Would a 100-by-3 dimensional feature matrix be mapped into a 100 dimensional or into a infinite dimensional feature space, if the mapping would not be bypassed by the Gaussian RBF Kernel?
Following this reasoning (https://stackoverflow.com/questions/25082222/the-rbf-kernel-of-support-vector-machine) I would tend to say the feature matrix would be mapped to a inifinite dimensional feature space. Here a summary of the content:
Given a m-by-n feature matrix
X. Each n-dimensional instance
X is used to define a n-dimensional normal distribution function
N1(n), with its center equal to the n-dimensional point x.

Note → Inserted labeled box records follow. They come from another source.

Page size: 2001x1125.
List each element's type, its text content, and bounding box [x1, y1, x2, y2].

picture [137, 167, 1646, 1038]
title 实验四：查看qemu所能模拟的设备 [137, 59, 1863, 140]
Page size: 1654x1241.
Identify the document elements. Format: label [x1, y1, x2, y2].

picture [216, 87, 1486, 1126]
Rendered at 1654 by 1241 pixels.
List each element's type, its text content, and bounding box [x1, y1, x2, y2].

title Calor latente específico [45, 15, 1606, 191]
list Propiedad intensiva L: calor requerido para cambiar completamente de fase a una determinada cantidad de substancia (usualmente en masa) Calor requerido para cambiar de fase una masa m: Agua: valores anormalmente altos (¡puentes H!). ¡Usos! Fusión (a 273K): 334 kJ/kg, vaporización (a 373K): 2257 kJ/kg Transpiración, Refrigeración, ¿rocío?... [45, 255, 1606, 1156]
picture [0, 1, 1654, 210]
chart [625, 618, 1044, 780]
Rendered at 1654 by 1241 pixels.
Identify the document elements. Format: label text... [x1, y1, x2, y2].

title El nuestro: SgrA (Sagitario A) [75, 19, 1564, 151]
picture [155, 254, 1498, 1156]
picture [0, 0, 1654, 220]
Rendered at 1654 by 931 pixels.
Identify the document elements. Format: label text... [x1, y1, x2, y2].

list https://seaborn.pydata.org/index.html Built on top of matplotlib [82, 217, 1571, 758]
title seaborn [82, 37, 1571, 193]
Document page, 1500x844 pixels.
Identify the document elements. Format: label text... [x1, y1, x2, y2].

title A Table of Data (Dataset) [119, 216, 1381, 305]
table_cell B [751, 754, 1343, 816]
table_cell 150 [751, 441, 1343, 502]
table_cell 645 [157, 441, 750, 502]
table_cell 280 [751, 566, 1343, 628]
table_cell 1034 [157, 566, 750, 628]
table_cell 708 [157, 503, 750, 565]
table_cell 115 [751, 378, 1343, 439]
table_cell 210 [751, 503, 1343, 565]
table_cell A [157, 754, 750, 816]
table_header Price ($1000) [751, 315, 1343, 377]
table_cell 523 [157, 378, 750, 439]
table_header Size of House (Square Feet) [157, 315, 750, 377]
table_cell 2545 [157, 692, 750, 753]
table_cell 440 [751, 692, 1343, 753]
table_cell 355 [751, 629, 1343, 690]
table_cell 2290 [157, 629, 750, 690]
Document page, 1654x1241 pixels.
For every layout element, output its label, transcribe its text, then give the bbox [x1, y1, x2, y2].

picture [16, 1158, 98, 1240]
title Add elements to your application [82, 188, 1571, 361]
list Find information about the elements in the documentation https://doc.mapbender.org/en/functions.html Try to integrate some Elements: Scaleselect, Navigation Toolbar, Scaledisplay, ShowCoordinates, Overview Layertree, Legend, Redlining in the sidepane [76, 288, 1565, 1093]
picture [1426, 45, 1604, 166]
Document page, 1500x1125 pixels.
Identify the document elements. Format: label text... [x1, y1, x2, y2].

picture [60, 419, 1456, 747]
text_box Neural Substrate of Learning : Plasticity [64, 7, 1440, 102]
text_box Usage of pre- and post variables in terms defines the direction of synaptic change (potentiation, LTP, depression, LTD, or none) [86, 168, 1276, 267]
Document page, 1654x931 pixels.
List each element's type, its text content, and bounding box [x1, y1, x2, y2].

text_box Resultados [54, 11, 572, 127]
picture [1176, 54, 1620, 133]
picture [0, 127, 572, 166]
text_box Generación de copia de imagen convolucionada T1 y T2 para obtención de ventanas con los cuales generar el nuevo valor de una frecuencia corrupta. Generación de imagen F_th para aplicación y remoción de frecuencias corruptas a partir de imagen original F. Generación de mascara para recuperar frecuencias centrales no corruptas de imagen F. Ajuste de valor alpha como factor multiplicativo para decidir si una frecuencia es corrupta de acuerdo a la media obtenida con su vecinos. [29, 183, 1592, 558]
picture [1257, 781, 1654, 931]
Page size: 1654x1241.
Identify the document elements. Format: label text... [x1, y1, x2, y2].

N1(p) gives a real number as output for every inputted real number
p. So an instance with a finite number of
n dimensions is mapped into a function (I dont know how to assess the number of dimensions of this function).
K(a,b) is a function capable of computing the dot product
<phi(a).T, phi(b)>. The dot product of two functions is defined as the integral of the multiplication of them. So
<phi(a),phi(b) = int phi(a)*phi(b) da. This integral results in the gaussian rbf kernel
K(a,b) = exp(-gamma*||a-b||^2).
Following this reasoning (https://stackoverflow.com/questions/23581508/why-gaussian-radial-basis-function-maps-the-examples-into-an-infinite-dimensiona?rq=1) I would say the feature matrix would be mapped to a 100 dimensional feature space. Here a summary of the content:
If you have
m distinct instances then the gaussian radial basis kernel makes the SVM operate in an m-dimensional space. We say that the radial basis kernel maps to a space of infinite dimension because you can make m as large as you want and the space it operates in keeps growing without bound.